Public V put (K key, V value ){

If (key = null)

Return putForNullKey (value );

Int hash = hash (key. hashCode ());

Int I = indexFor (hash, table. length );

For (Entry E = table [I]; e! = Null; e = e. next ){

Object k;

// Determine whether the currently determined index location has elements with the same hashcode and key. If there are elements with the same hashcode and key, the new value overwrites the original value, and return the old value.

// If the same hashcode exists, the index locations are the same. In this case, check whether their keys are the same. If they are different, a hash conflict occurs.

// After a Hash conflict occurs, an Entry chain is not stored in a single bucket of HashMap.

// The system can only traverse each Entry in order, until the Entry you want to search for is found. If the Entry that you want to search for is located at the end of the Entry chain (the Entry is first placed in the bucket ),

// The system must loop to the end to find this element.

If (e. hash = hash & (k = e. key) = key | key. equals (k ))){

V oldValue = e. value;

E. value = value;

Return oldValue;

}

}

ModCount ++;

AddEntry (hash, key, value, I );

Return null;

}

 

The above program uses an important internal interface: Map. Entry. Each Map. Entry is actually a key-value pair. It can be seen from the above program that when the system decides to store the key-value Pair in HashMap, the value in the Entry is not considered at all. It only calculates and determines the storage location of each Entry based on the key. This also illustrates the previous conclusion: we can regard the value in the Map set as a subsidiary of the key. When the system determines the storage location of the key, the value will be saved there. after my transformation, the HashMap program intentionally constructed a hash conflict because the initial size of HashMap is 16, but I put more than 16 elements in hashmap, and I have blocked its resize () method. Do not allow it to resize. In this case, the underlying array Entry [] table Structure of HashMap is as follows:

The bucket in Hashmap has the form of a single-chain table. A problem to be solved by the hash list is the conflict of hash values. there are usually two methods: the linked list method and the open address method. The linked list method organizes objects with the same hash value into a linked list and places it in the slot corresponding to the hash value. The open address method uses a detection algorithm, when a slot is occupied, continue to find the next slot that can be used. Java. util. HashMap adopts the linked list method. The linked list is a one-way linked list. The core code for creating a single-chain table is as follows:

Void addEntry (int hash, K key, V value, int bucketIndex ){

Entry E = table [bucketIndex];

Table [bucketIndex] = new Entry (Hash, key, value, e );

If (size ++> = threshold)

Resize (2 * table. length );

Bsp;

The code of the above method is very simple, but it contains a design: The system always puts the newly added Entry object to the bucketIndex index of the table Array-if there is already an Entry object at the bucketIndex, the newly added Entry object points to the original Entry object (which generates an Entry chain). If there is no Entry object at the bucketIndex, that is, the e variable in the code above is null, that is, the newly added Entry object points to null, that is, no Entry chain is generated.

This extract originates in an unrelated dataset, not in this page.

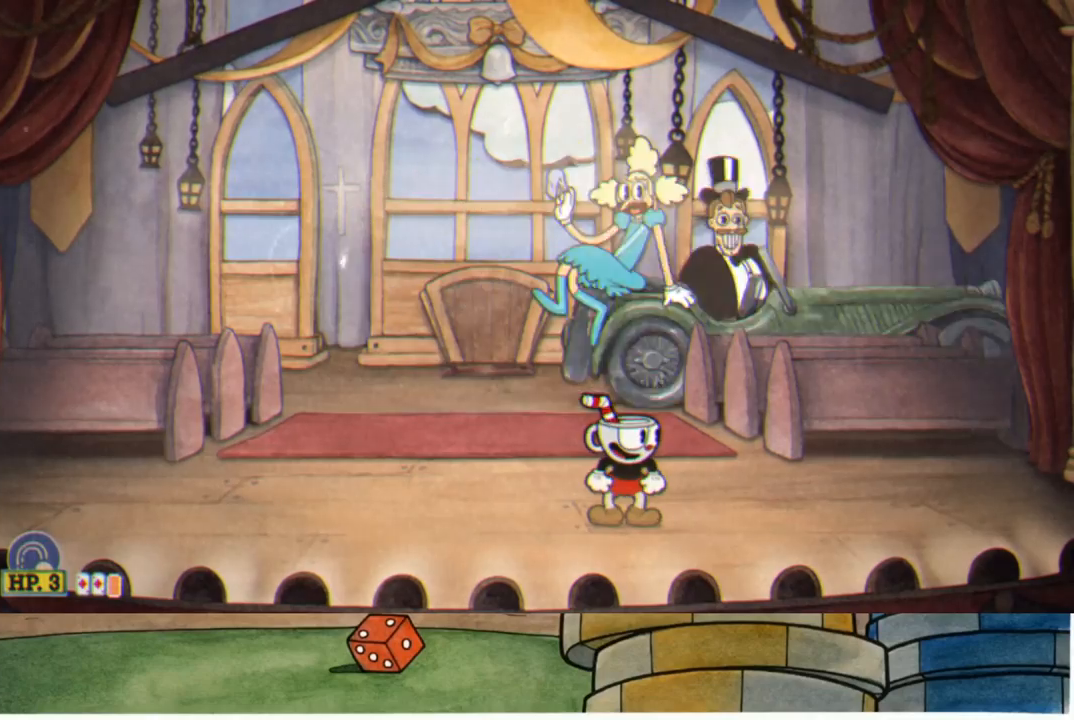
{"buttons": ["R2"], "left_stick": "left", "right_stick": "center", "events": [[333, "R2", "down"], [500, "left_stick", "left"]]}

When there is no hash conflict in a HashMap and a single-chain table is not formed, the hashmap search element is very fast. The get () method can directly locate the element, but after a single-chain table appears, A single bucket stores not an Entry, but an Entry chain. The system can only traverse each Entry in order, until the Entry you want to search for is found. If the Entry that you want to search for is located at the end of the Entry chain (the Entry is first placed in the bucket ), then the system must loop to the end to find this element.

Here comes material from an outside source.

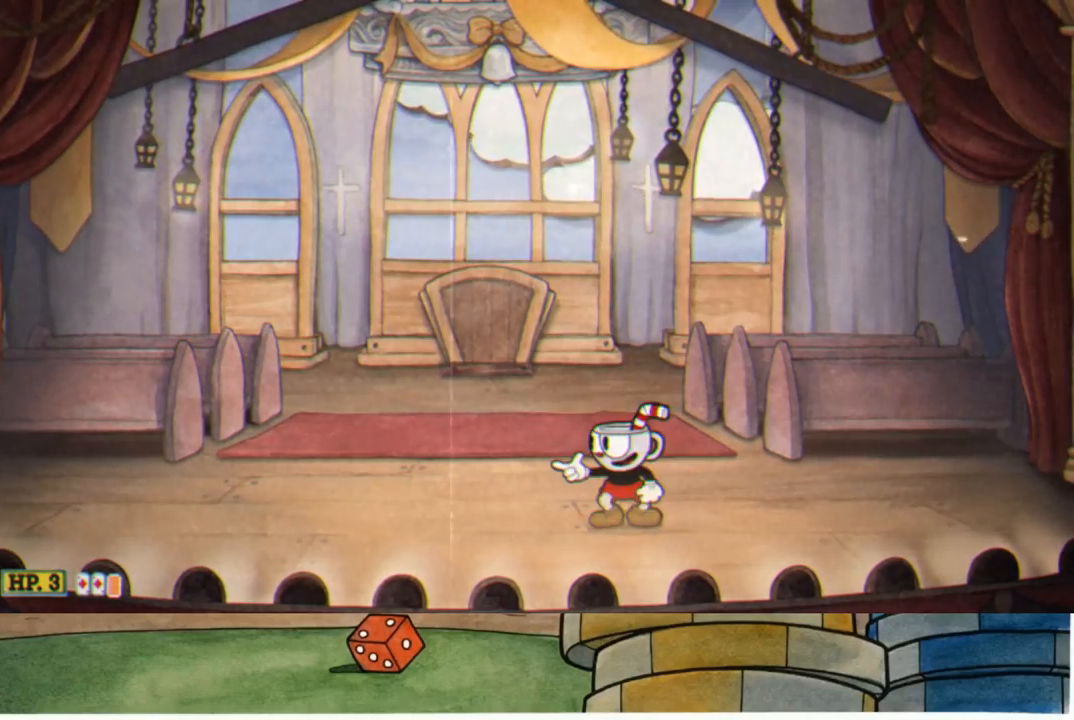
{"buttons": ["R2"], "left_stick": "up-left", "right_stick": "center", "events": [[117, "left_stick", "up-left"]]}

When creating a HashMap, there is a default load factor. The default value is 0.75, which is a compromise between time and space costs: increasing the load factor can reduce the memory space occupied by the Hash table (that is, the Entry array), but it will increase the time overhead of data query, query is the most frequent operation (query is required for both the get () and put () Methods of HashMap). Reducing the load factor will improve the performance of data query, but it will increase the memory space occupied by the Hash table.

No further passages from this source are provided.